Task prompt: Output every entry exactly as given.

--- Provided material ---

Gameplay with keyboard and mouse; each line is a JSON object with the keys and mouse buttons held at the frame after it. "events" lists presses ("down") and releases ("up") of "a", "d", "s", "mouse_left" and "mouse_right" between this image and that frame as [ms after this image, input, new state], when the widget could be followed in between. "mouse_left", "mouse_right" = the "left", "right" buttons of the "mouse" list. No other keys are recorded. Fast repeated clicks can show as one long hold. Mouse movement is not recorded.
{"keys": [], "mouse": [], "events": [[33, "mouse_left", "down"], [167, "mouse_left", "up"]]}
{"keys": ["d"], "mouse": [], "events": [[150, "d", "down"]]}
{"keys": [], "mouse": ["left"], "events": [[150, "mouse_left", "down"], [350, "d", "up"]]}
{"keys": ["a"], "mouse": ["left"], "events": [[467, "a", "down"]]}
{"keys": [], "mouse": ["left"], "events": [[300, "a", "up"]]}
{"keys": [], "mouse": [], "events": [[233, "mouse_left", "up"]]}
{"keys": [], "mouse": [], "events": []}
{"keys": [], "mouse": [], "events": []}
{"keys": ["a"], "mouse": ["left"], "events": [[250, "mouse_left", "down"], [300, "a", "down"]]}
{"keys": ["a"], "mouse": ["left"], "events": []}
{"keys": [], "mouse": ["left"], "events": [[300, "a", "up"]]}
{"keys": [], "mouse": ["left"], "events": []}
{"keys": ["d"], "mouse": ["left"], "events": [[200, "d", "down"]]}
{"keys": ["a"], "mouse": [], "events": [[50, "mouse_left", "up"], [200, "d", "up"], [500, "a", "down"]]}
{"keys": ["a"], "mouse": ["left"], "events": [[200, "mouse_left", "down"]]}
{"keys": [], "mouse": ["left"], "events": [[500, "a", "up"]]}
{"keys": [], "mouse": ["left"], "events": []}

---

Output below:
Gameplay with keyboard and mouse; each line is a JSON object with the keys and mouse buttons held at the frame after it. "events" lists presses ("down") and releases ("up") of "a", "d", "s", "mouse_left" and "mouse_right" between this image and that frame as [ms after this image, input, new state], when the widget could be followed in between. "mouse_left", "mouse_right" = the "left", "right" buttons of the "mouse" list. No other keys are recorded. Fast repeated clicks can show as one long hold. Mouse movement is not recorded.
{"keys": [], "mouse": [], "events": [[33, "mouse_left", "down"], [167, "mouse_left", "up"]]}
{"keys": ["d"], "mouse": [], "events": [[150, "d", "down"]]}
{"keys": [], "mouse": ["left"], "events": [[150, "mouse_left", "down"], [350, "d", "up"]]}
{"keys": ["a"], "mouse": ["left"], "events": [[467, "a", "down"]]}
{"keys": [], "mouse": ["left"], "events": [[300, "a", "up"]]}
{"keys": [], "mouse": [], "events": [[233, "mouse_left", "up"]]}
{"keys": [], "mouse": [], "events": []}
{"keys": [], "mouse": [], "events": []}
{"keys": ["a"], "mouse": ["left"], "events": [[250, "mouse_left", "down"], [300, "a", "down"]]}
{"keys": ["a"], "mouse": ["left"], "events": []}
{"keys": [], "mouse": ["left"], "events": [[300, "a", "up"]]}
{"keys": [], "mouse": ["left"], "events": []}
{"keys": ["d"], "mouse": ["left"], "events": [[200, "d", "down"]]}
{"keys": ["a"], "mouse": [], "events": [[50, "mouse_left", "up"], [200, "d", "up"], [500, "a", "down"]]}
{"keys": ["a"], "mouse": ["left"], "events": [[200, "mouse_left", "down"]]}
{"keys": [], "mouse": ["left"], "events": [[500, "a", "up"]]}
{"keys": [], "mouse": ["left"], "events": []}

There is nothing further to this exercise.